And, adding to these fears and concerns are the rumors that are passed back and forth (they are going to stop the bullet proof buses) and the realities that exist (no mail for the Yishuvim. )

Do we count? Are we now dismissed. A mock concern is made for our feelings but the real desire on part of a segment of the Israeli population is hatred toward us. And hatred I think to G-d, and a specific moral way of life.

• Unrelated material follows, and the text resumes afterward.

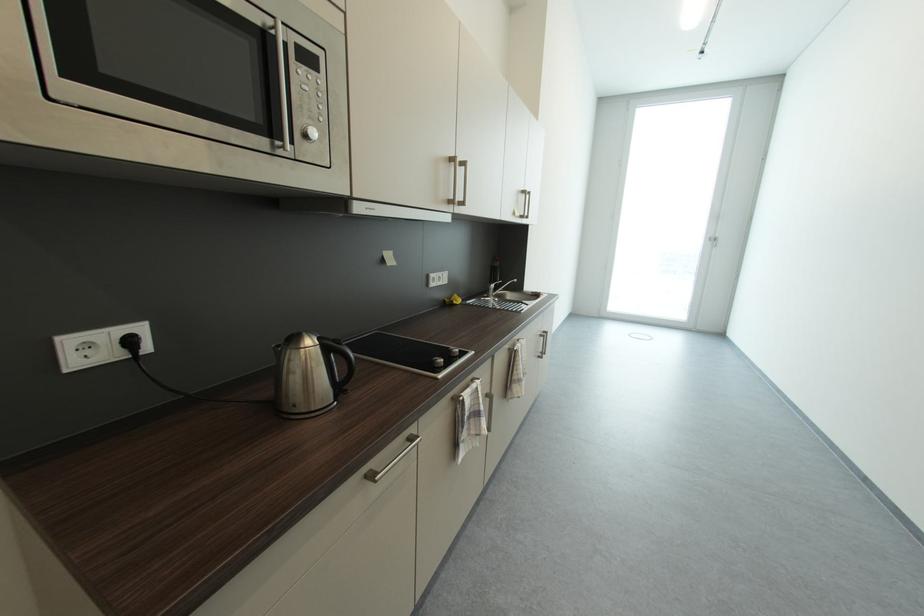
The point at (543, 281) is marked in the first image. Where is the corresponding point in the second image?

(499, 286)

It is so much easier to chuck all the rules. Believe me, I've been tempted at times. How much easier it would be to shop on a Saturday, or forget family purity laws; they are a drag anyway. How much fun can the three weeks be, a state of mourning, ending with the nine days; no meat, no bathing for pleasure, all during the hotttest time of the year. Right, like, G-d, couldn't you have done this during the winter? The fast days, worrying about Kashrut, whether the food had been tithed or whether one needs to do it oneself, saying one's prayers before and after eating, after using the facilities, before going to bed and waking up, covering my hair...and the list goes on. So much easier to chuck it, at least the parts that don't make sense to me, and maybe mixing and matching whatever rules I l ike till I have what I like, as if the Torah was a linen store and I was choosing the blankets and sheets---but I can't do that.

I can't give up on Torah and I can't give up on the lands G-d gave us, not so much as a gift but as responsibility; to care for her and guard her and use her for purposes dedicated to G-d. in honor of G-d.

Much of the world wants to us to give up on G-d, and so tries to convince us that G-d has given up on us. We may as well chuck in all in because G-d doesn't care or G-d doesn't exist, but my soul knows a different story.

So I cling to His laws, even when I don't particularly want to comply with His ruling, and I cling to the land, even if the world tries to tear my from her heart. My body is suspetible, it is easy to harm or kill, my mind can falter and die, but neither my heart nor soul will turn. Ani l'dodi v' dodi li" I am my beloveds and my beloved is mine. I belong to G-d and threaten or cajole me, promise or sneer at me for my position, the battle may be won by the world, and they may cheer, but in the end, the war is won by G-d.

Posted by Rachel Ann at January 3, 2005 08:07 AM

this was a wonderful piece. I do understand perhaps as well as any gentile can, your life of the land and how you are tied to it and to faith and the Torah... In a small way I feel this way about my Hawaii, and will now give it up for the sake of my husband my faith and Him Who Is Greater, who seems to ask this of me...It is very hard. Im not sure I would have been as kind as you were to your neighbors. I find that sort of thing reprehesable, and that there is no acknowledgement of the act is wrong...

I will be blogrolling you. You are a unique voice!